■ **Work task**:
Turn the text from the start of the data through the line containing "Pregnancy Choices Directory" into a numbered list, skipping blank lines and leaving out the pictures.

(Given records begins)

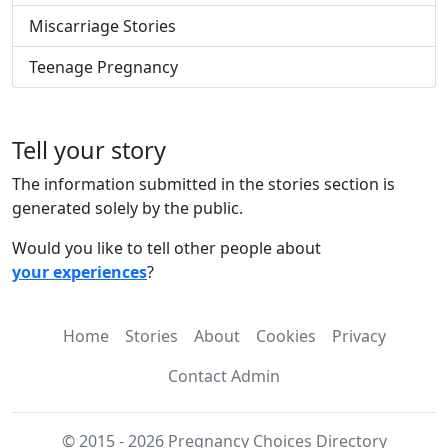
Miscarriage Stories
Teenage Pregnancy
Tell your story
The information submitted in the stories section is
generated solely by the public.
Would you like to tell other people about
your experiences
?
Home
Stories
About
Cookies
Privacy
Contact Admin
© 2015 - 2026 Pregnancy Choices Directory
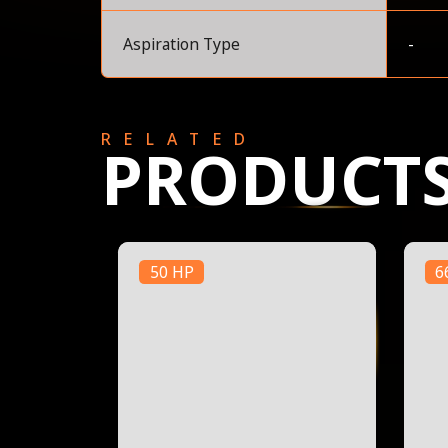
Aspiration Type
-
RELATED
PRODUCT
50 HP
6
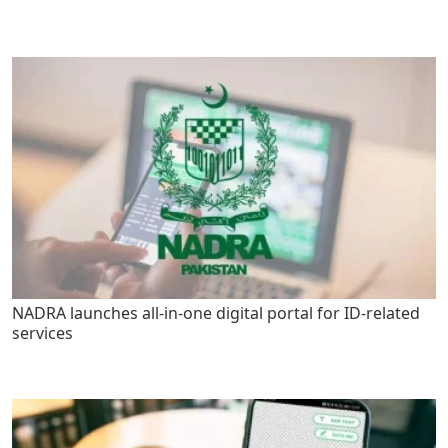
NADRA launches all-in-one digital portal for ID-related
services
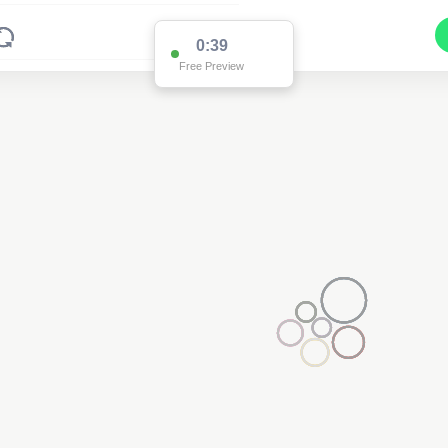
0:38
Free Preview
2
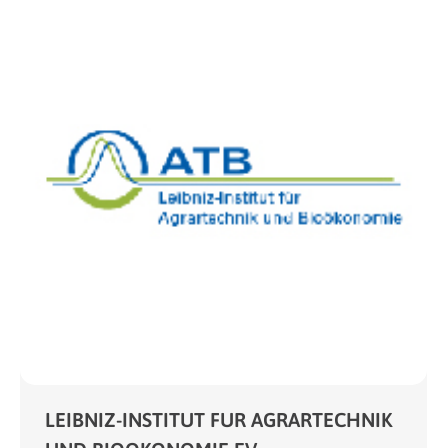
LEIBNIZ-INSTITUT FUR AGRARTECHNIK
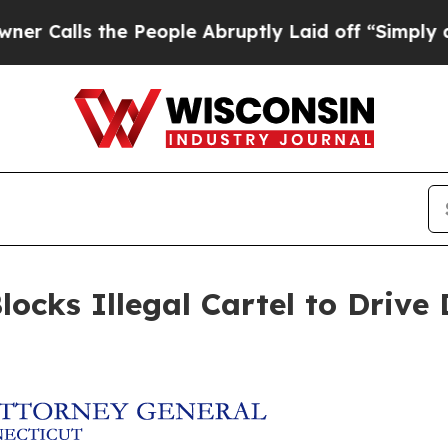
ls the People Abruptly Laid off “Simply a Math
locks Illegal Cartel to Drive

(Given records ends)

■ **Solution for this exercise**:
1. Miscarriage Stories
2. Teenage Pregnancy
3. Tell your story
4. The information submitted in the stories section is
5. generated solely by the public.
6. Would you like to tell other people about
7. your experiences
8. ?
9. Home
10. Stories
11. About
12. Cookies
13. Privacy
14. Contact Admin
15. © 2015 - 2026 Pregnancy Choices Directory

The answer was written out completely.